Mit 24 Stimmen bei Enthaltung des vorherigen Verteidigungsministers und Ex-Generalstabschefs Shaul Mofaz stimmte die Gesamtregierung für die UNO-Resolution 1701. Sie verpflichtete sich damit, die Bodenoffensive zu stoppen und die Bombardierungen aus der Luft und den Artilleriebeschuss einzustellen. Livni betonte bei der anschließenden Pressekonferenz, die israelischen Truppen würden so lange in der grenznahen südlibanesischen Region bleiben, bis libanesische Einheiten und internationale Truppen bis dorthin vorgerückt seien. Alle Soldaten hätten das Recht zum Waffeneinsatz, sofern sich ein solcher als notwendig erweise.

Während der Regierungssitzung schlugen mindestens 180 Katjuscha-Raketen in Galiläa ein. Während der anschließenden Pressekonferenz der Außenministerien Zippi Livni explodierten allein 13 Mittelstreckenraketen in Haifa und Umgebung. Der massive Raketenbeschuss Nordisraels hielt auch nach dem Treffen der israelischen Regierung an. Auf israelischer Seite wird zum Abschluss der Kampfhandlungen mit besonders schwerem Raketenbeschuss durch die Hisbollah gerechnet.

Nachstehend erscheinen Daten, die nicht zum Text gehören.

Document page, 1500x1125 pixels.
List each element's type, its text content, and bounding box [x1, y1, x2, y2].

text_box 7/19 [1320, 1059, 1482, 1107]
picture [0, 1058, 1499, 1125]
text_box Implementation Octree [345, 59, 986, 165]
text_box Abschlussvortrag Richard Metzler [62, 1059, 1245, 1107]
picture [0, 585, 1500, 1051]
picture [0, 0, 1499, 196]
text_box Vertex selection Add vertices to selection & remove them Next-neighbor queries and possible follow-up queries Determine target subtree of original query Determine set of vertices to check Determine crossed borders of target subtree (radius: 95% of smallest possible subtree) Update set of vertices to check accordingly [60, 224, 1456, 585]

Erwartungsgemäß stießen die Waffenstillstands-Resolution, der Regierungsbeschluss und die Kriegsführung durch Regierungs- und Armeespitze auf Kritik. Übereinstimmung herrschte in einem Punkt. „Wir haben nicht gewonnen" lautete der Titel des Kommentars auf Seite Eins der Zeitung „Yedioth Ahronoth“. Die rechte Opposition monierte, Israel hätte von Anfang an eine große Bodenoffensive starten müssen. Auf der Gegenseite wurde die laufende Bodenoffensive im Südlibanon kritisiert. Es sei untragbar, dass Ministerpräsident Ehud Olmert und Verteidigungsminister Amir Perez den Angriff befohlen hätten, obwohl die Verabschiedung einer Waffenstillstands-Resolution absehbar war.